"""
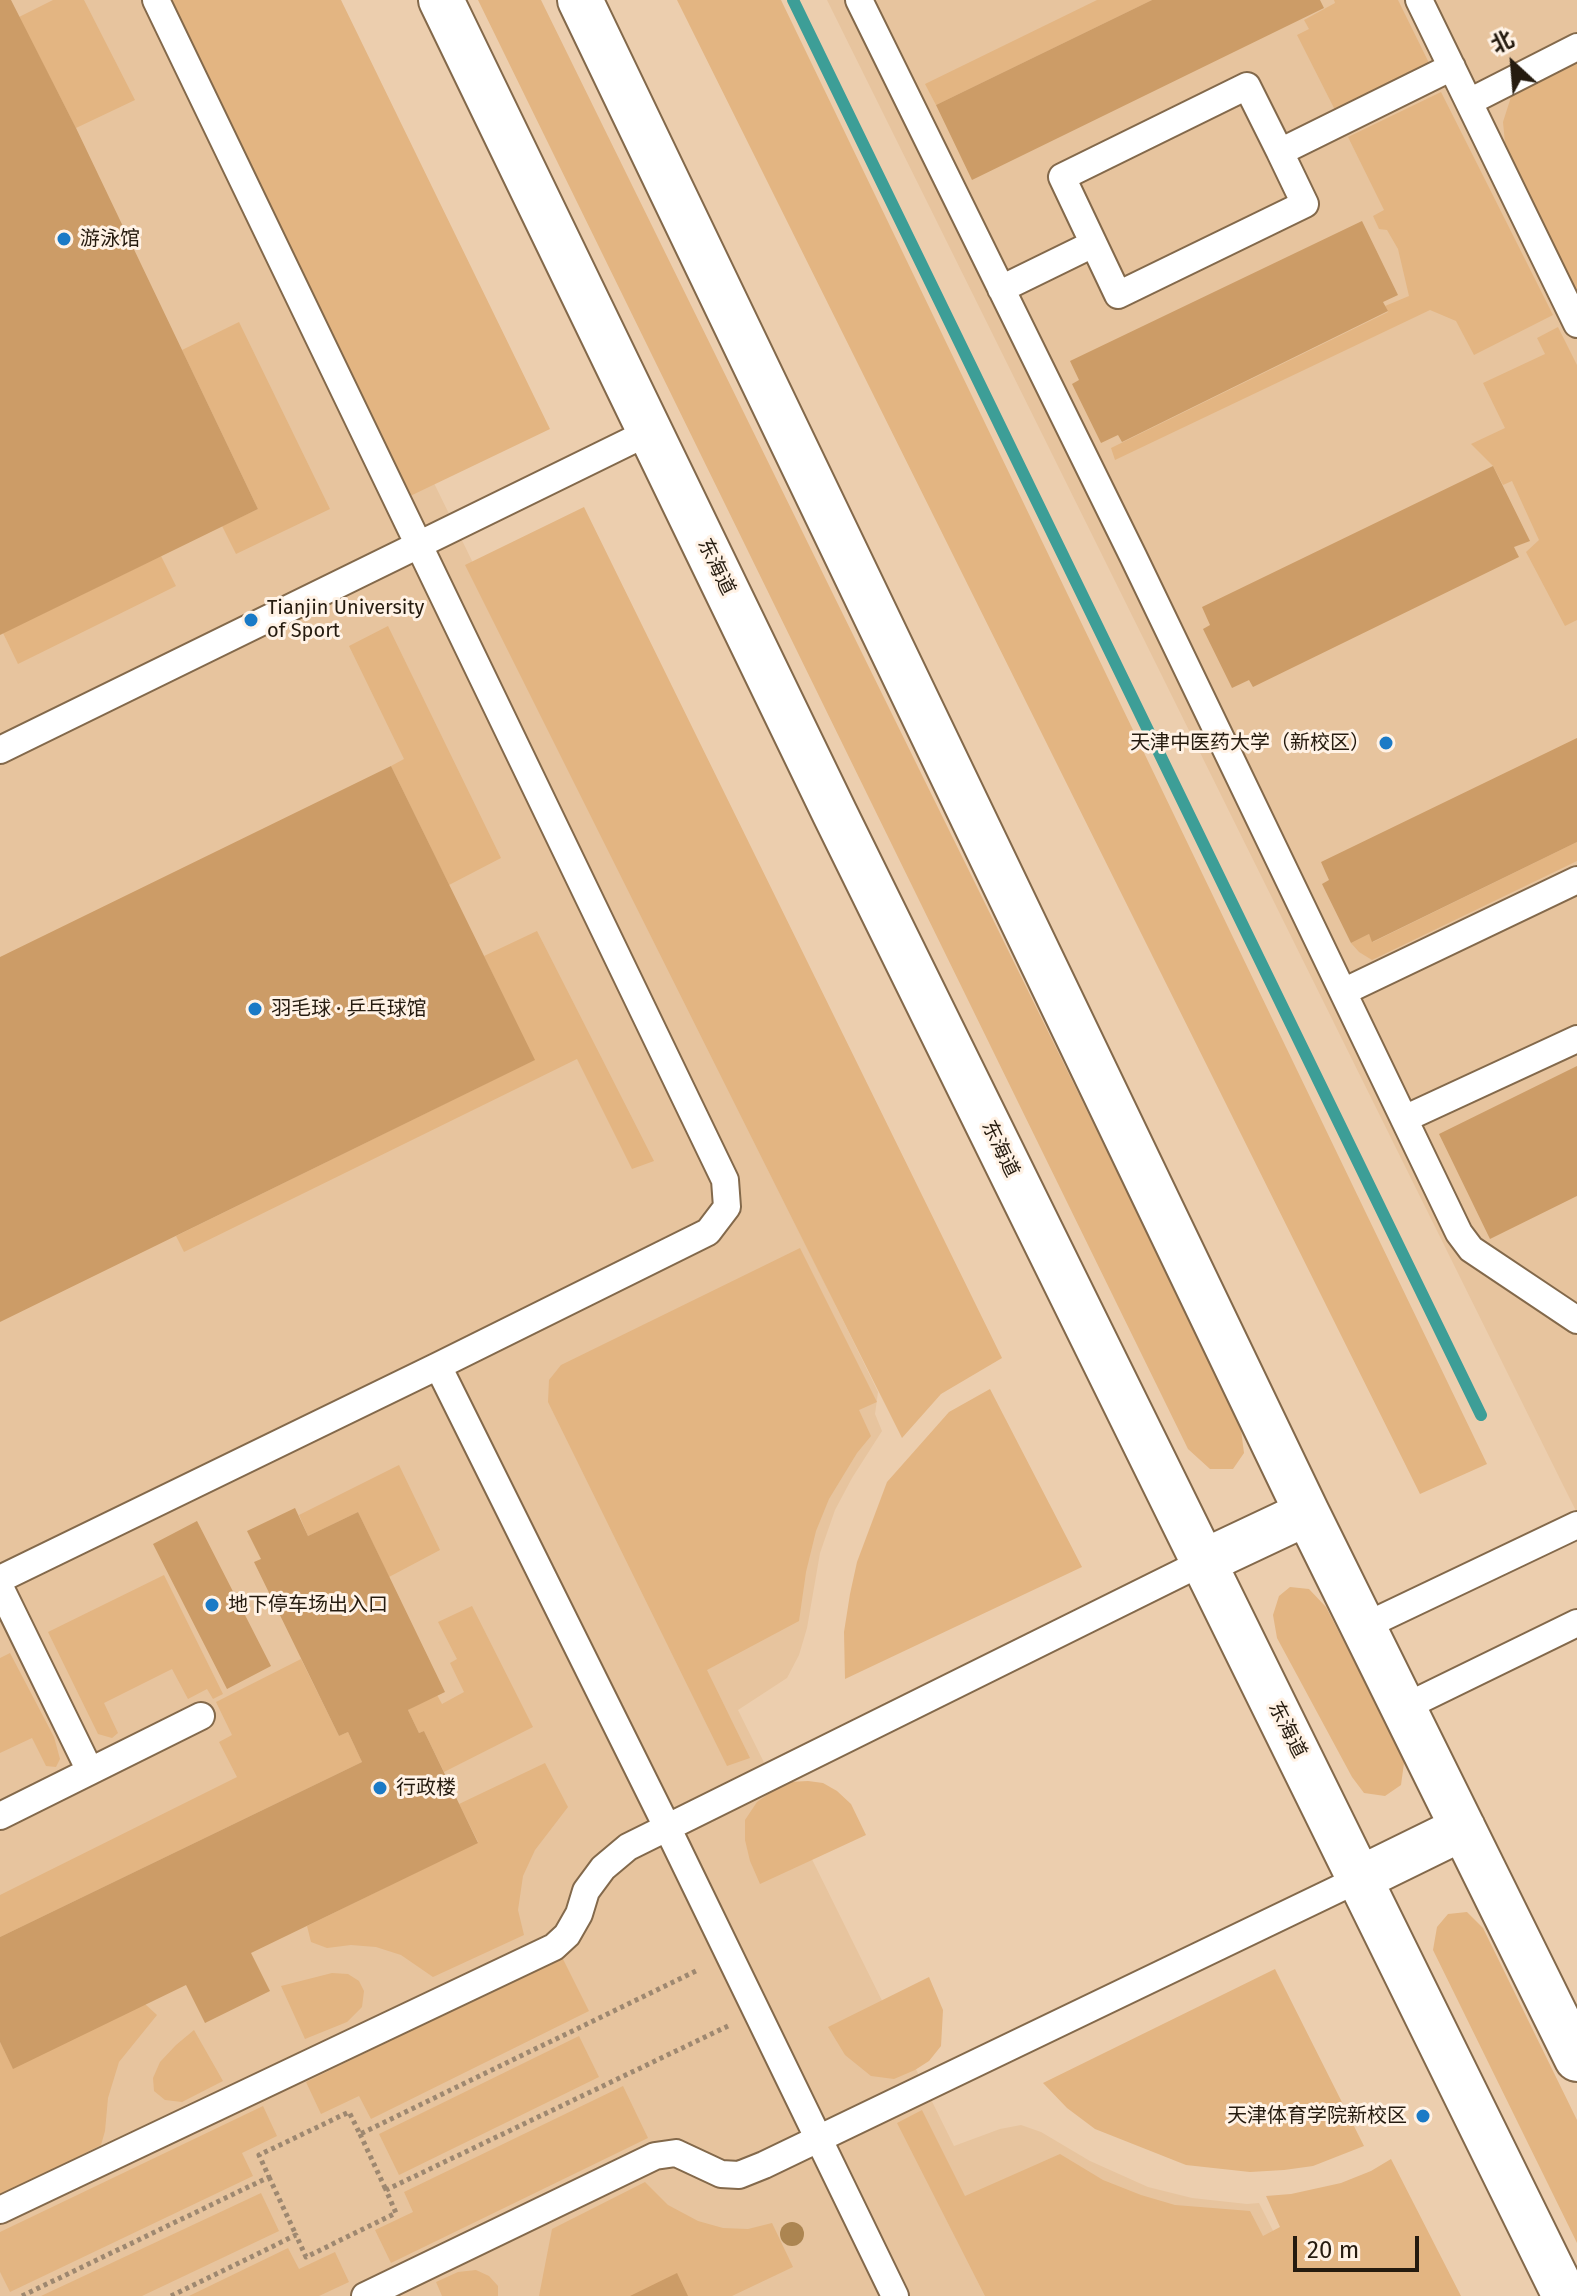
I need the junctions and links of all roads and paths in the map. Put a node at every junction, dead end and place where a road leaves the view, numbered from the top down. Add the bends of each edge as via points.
1 (156, 0) edge
2 (441, 0) edge
3 (580, 0) edge
4 (859, 0) edge
5 (1419, 0) edge
6 (1577, 47) edge
7 (1452, 67) junction
8 (1469, 102) junction
9 (1280, 152) junction
10 (1093, 244) junction
11 (1001, 289) junction
12 (1577, 324) edge
13 (651, 431) junction
14 (417, 545) junction
15 (0, 750) edge
16 (1577, 880) edge
17 (1343, 992) junction
18 (1577, 1039) edge
19 (1404, 1119) junction
20 (1577, 1320) edge
21 (438, 1366) junction
22 (1307, 1513) junction
23 (1577, 1525) edge
24 (1203, 1562) junction
25 (0, 1579) edge
26 (0, 1587) edge
27 (1577, 1623) edge
28 (1365, 1626) junction
29 (1405, 1707) junction
30 (201, 1716) dead end
31 (90, 1771) junction
32 (0, 1816) edge
33 (1463, 1828) junction
34 (668, 1829) junction
35 (1361, 1878) junction
36 (729, 1955) junction
37 (758, 2012) junction
38 (1577, 2059) edge
39 (360, 2134) junction
40 (819, 2138) junction
41 (269, 2177) junction
42 (386, 2190) junction
43 (0, 2210) edge
44 (296, 2235) junction
45 (22, 2296) edge
46 (171, 2296) edge
47 (365, 2296) edge
48 (895, 2296) edge
49 (1565, 2296) edge

1 - 14 lane
2 - 13 main road, 东海道
3 - 22 main road
4 - 11 lane
5 - 7 lane
6 - 8 lane
7 - 8 lane
7 - 9 lane
8 - 12 lane
9 - 10 lane via 1305,204 1118,295
9 - 10 lane via 1247,86 1062,177
10 - 11 lane
11 - 17 lane
13 - 14 lane
13 - 24 main road, 东海道
14 - 15 lane
14 - 21 lane via 725,1180 727,1207 708,1232
16 - 17 lane
17 - 19 lane
18 - 19 lane
19 - 20 lane via 1471,1249
21 - 25 lane
21 - 34 lane
22 - 24 main road
22 - 28 main road
23 - 28 lane
24 - 34 lane
24 - 35 main road, 东海道
26 - 31 lane
27 - 29 lane
28 - 29 main road
29 - 33 main road
30 - 31 lane
31 - 32 lane
33 - 35 main road
33 - 38 main road
34 - 36 lane
34 - 43 lane via 628,1847 603,1868 586,1891 567,1935 554,1947
35 - 40 lane
35 - 49 main road, 东海道
36 - 37 lane
36 - 39 path
37 - 40 lane
37 - 42 path
39 - 41 path via 349,2112 259,2155
39 - 42 path
40 - 47 lane via 739,2175 721,2174 676,2153 655,2156
40 - 48 lane
41 - 44 path
41 - 45 path
42 - 44 path via 396,2213 306,2257
44 - 46 path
"""
## YOUR OBJECTIVE
Take every line from the listing above that includes the word "dead" and copy it.

## SOLUTION
I need the junctions and links of all roads and paths in the map. Put a node at every junction, dead end and place where a road leaves the view, numbered from the top down. Add the bends of each edge as via points.
30 (201, 1716) dead end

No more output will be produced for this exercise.